_Input records_.
- - - - -

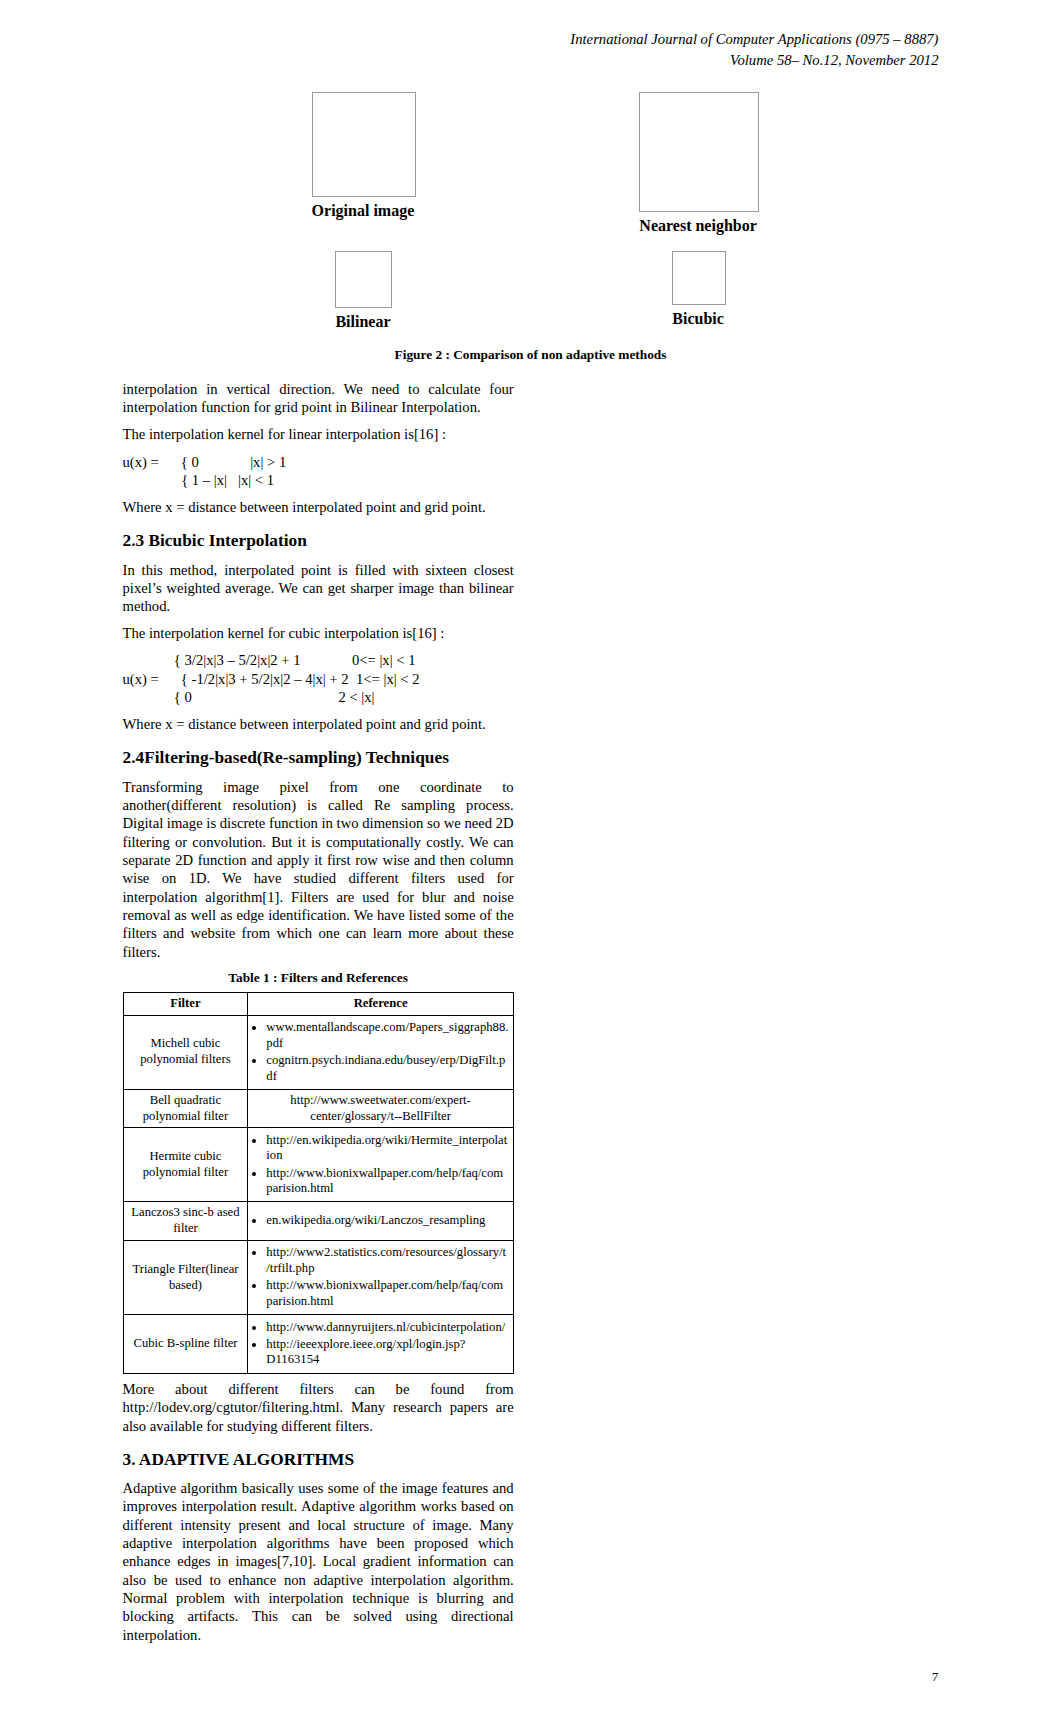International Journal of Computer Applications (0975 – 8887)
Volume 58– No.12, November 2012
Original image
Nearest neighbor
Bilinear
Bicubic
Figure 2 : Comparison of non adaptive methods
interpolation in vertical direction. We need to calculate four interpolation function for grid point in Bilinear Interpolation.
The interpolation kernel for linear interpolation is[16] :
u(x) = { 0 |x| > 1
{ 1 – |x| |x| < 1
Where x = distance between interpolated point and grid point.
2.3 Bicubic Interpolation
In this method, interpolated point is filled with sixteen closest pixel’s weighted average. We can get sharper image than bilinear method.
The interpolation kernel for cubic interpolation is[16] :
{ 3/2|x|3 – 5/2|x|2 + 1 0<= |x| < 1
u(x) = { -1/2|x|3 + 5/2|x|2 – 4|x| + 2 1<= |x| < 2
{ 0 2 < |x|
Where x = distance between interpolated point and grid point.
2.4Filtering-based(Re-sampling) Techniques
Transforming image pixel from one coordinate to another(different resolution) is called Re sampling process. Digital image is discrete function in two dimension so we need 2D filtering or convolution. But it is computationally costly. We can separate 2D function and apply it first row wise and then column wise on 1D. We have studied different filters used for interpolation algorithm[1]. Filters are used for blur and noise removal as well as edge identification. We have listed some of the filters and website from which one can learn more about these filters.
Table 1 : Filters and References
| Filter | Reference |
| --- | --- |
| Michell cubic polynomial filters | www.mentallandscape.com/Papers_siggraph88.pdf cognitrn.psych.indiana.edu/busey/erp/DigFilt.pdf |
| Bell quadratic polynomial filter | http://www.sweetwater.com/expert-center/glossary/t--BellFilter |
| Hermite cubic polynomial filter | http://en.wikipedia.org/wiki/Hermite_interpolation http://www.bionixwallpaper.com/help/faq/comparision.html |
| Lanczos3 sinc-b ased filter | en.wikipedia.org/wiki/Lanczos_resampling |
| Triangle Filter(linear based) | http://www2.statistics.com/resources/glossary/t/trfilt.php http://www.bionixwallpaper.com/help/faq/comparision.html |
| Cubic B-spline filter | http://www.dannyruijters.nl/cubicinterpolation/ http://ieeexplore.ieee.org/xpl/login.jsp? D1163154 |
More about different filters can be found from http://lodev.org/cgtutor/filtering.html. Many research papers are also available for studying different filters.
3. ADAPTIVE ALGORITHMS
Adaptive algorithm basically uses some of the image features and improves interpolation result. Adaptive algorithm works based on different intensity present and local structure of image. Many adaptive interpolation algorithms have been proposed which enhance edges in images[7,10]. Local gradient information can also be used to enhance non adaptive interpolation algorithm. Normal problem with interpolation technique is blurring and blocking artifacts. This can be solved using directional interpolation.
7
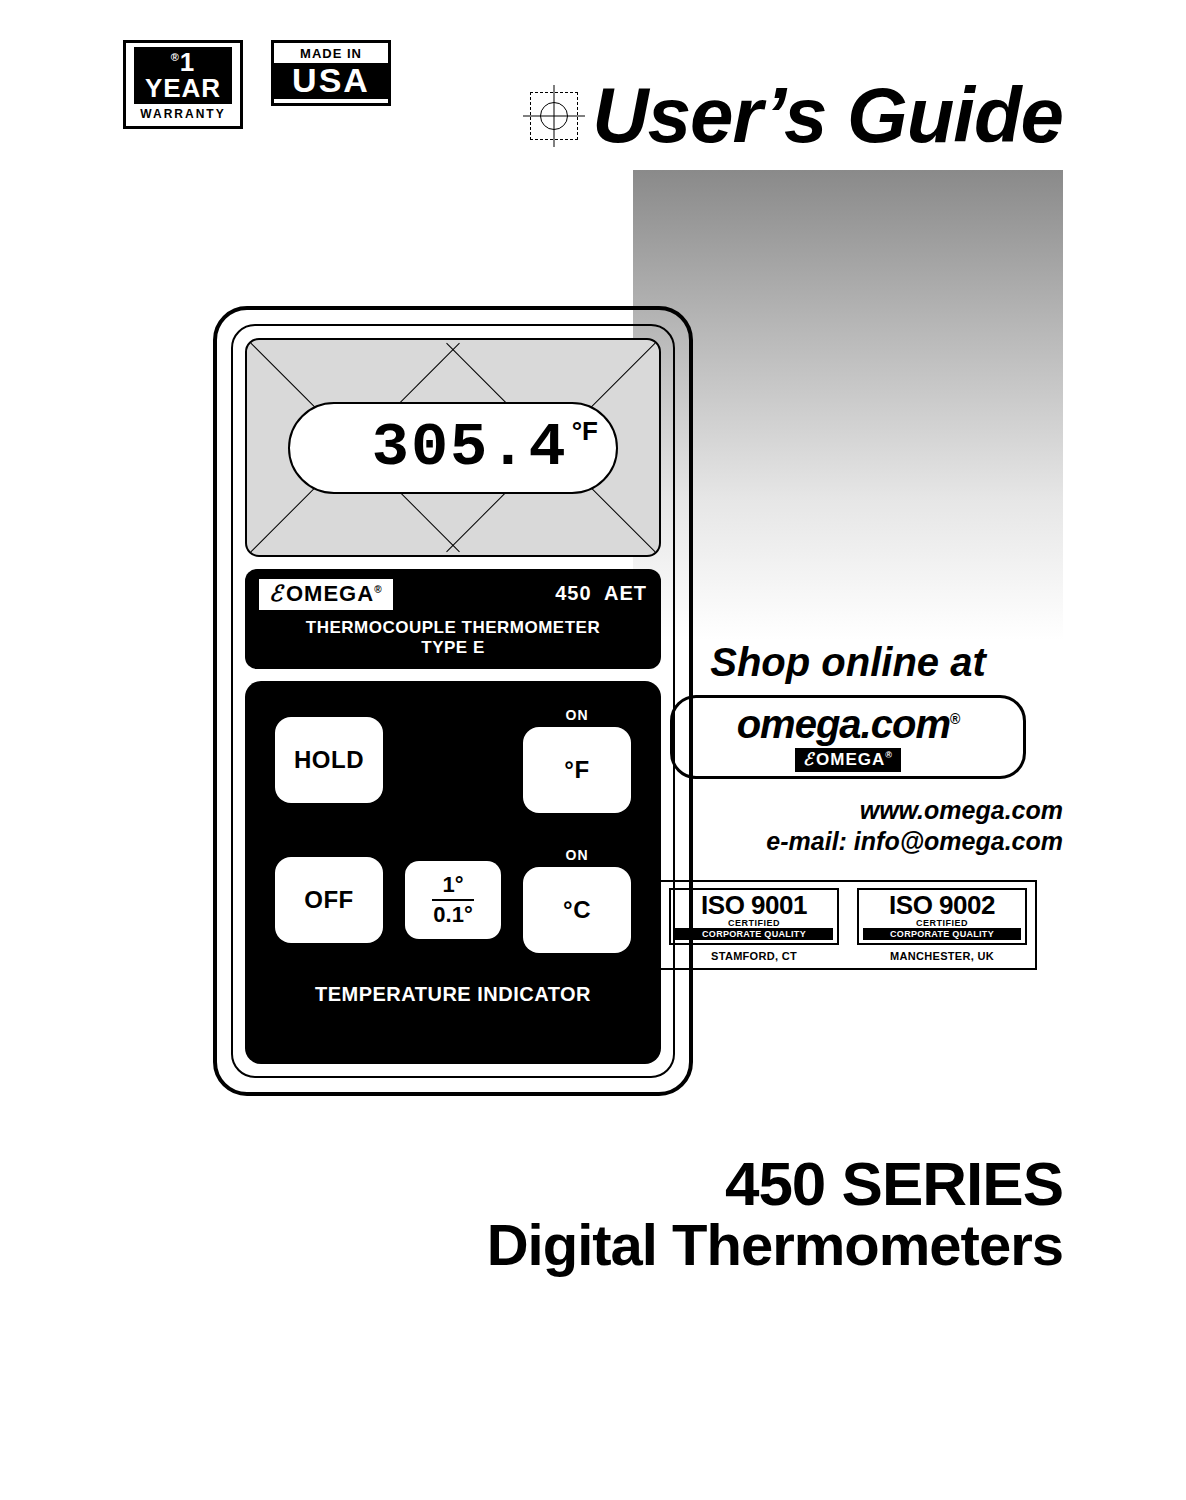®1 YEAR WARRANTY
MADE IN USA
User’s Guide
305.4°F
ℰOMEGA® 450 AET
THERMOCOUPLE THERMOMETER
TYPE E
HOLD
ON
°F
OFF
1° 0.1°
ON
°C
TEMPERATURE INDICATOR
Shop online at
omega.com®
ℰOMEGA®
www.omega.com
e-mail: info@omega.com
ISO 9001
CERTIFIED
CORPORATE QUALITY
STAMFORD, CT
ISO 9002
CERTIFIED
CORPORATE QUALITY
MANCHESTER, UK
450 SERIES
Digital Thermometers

- - - - -

_Exercise aim_.
Your answer must be an exact copy of the records above, with every picture left out.

_Answer section_.
International Journal of Computer Applications (0975 – 8887)
Volume 58– No.12, November 2012
Original image
Nearest neighbor
Bilinear
Bicubic
Figure 2 : Comparison of non adaptive methods
interpolation in vertical direction. We need to calculate four interpolation function for grid point in Bilinear Interpolation.
The interpolation kernel for linear interpolation is[16] :
u(x) = { 0 |x| > 1
{ 1 – |x| |x| < 1
Where x = distance between interpolated point and grid point.
2.3 Bicubic Interpolation
In this method, interpolated point is filled with sixteen closest pixel’s weighted average. We can get sharper image than bilinear method.
The interpolation kernel for cubic interpolation is[16] :
{ 3/2|x|3 – 5/2|x|2 + 1 0<= |x| < 1
u(x) = { -1/2|x|3 + 5/2|x|2 – 4|x| + 2 1<= |x| < 2
{ 0 2 < |x|
Where x = distance between interpolated point and grid point.
2.4Filtering-based(Re-sampling) Techniques
Transforming image pixel from one coordinate to another(different resolution) is called Re sampling process. Digital image is discrete function in two dimension so we need 2D filtering or convolution. But it is computationally costly. We can separate 2D function and apply it first row wise and then column wise on 1D. We have studied different filters used for interpolation algorithm[1]. Filters are used for blur and noise removal as well as edge identification. We have listed some of the filters and website from which one can learn more about these filters.
Table 1 : Filters and References
| Filter | Reference |
| --- | --- |
| Michell cubic polynomial filters | www.mentallandscape.com/Papers_siggraph88.pdf cognitrn.psych.indiana.edu/busey/erp/DigFilt.pdf |
| Bell quadratic polynomial filter | http://www.sweetwater.com/expert-center/glossary/t--BellFilter |
| Hermite cubic polynomial filter | http://en.wikipedia.org/wiki/Hermite_interpolation http://www.bionixwallpaper.com/help/faq/comparision.html |
| Lanczos3 sinc-b ased filter | en.wikipedia.org/wiki/Lanczos_resampling |
| Triangle Filter(linear based) | http://www2.statistics.com/resources/glossary/t/trfilt.php http://www.bionixwallpaper.com/help/faq/comparision.html |
| Cubic B-spline filter | http://www.dannyruijters.nl/cubicinterpolation/ http://ieeexplore.ieee.org/xpl/login.jsp? D1163154 |
More about different filters can be found from http://lodev.org/cgtutor/filtering.html. Many research papers are also available for studying different filters.
3. ADAPTIVE ALGORITHMS
Adaptive algorithm basically uses some of the image features and improves interpolation result. Adaptive algorithm works based on different intensity present and local structure of image. Many adaptive interpolation algorithms have been proposed which enhance edges in images[7,10]. Local gradient information can also be used to enhance non adaptive interpolation algorithm. Normal problem with interpolation technique is blurring and blocking artifacts. This can be solved using directional interpolation.
7
®1 YEAR WARRANTY
MADE IN USA
User’s Guide
305.4°F
ℰOMEGA® 450 AET
THERMOCOUPLE THERMOMETER
TYPE E
HOLD
ON
°F
OFF
1° 0.1°
ON
°C
TEMPERATURE INDICATOR
Shop online at
omega.com®
ℰOMEGA®
www.omega.com
e-mail: info@omega.com
ISO 9001
CERTIFIED
CORPORATE QUALITY
STAMFORD, CT
ISO 9002
CERTIFIED
CORPORATE QUALITY
MANCHESTER, UK
450 SERIES
Digital Thermometers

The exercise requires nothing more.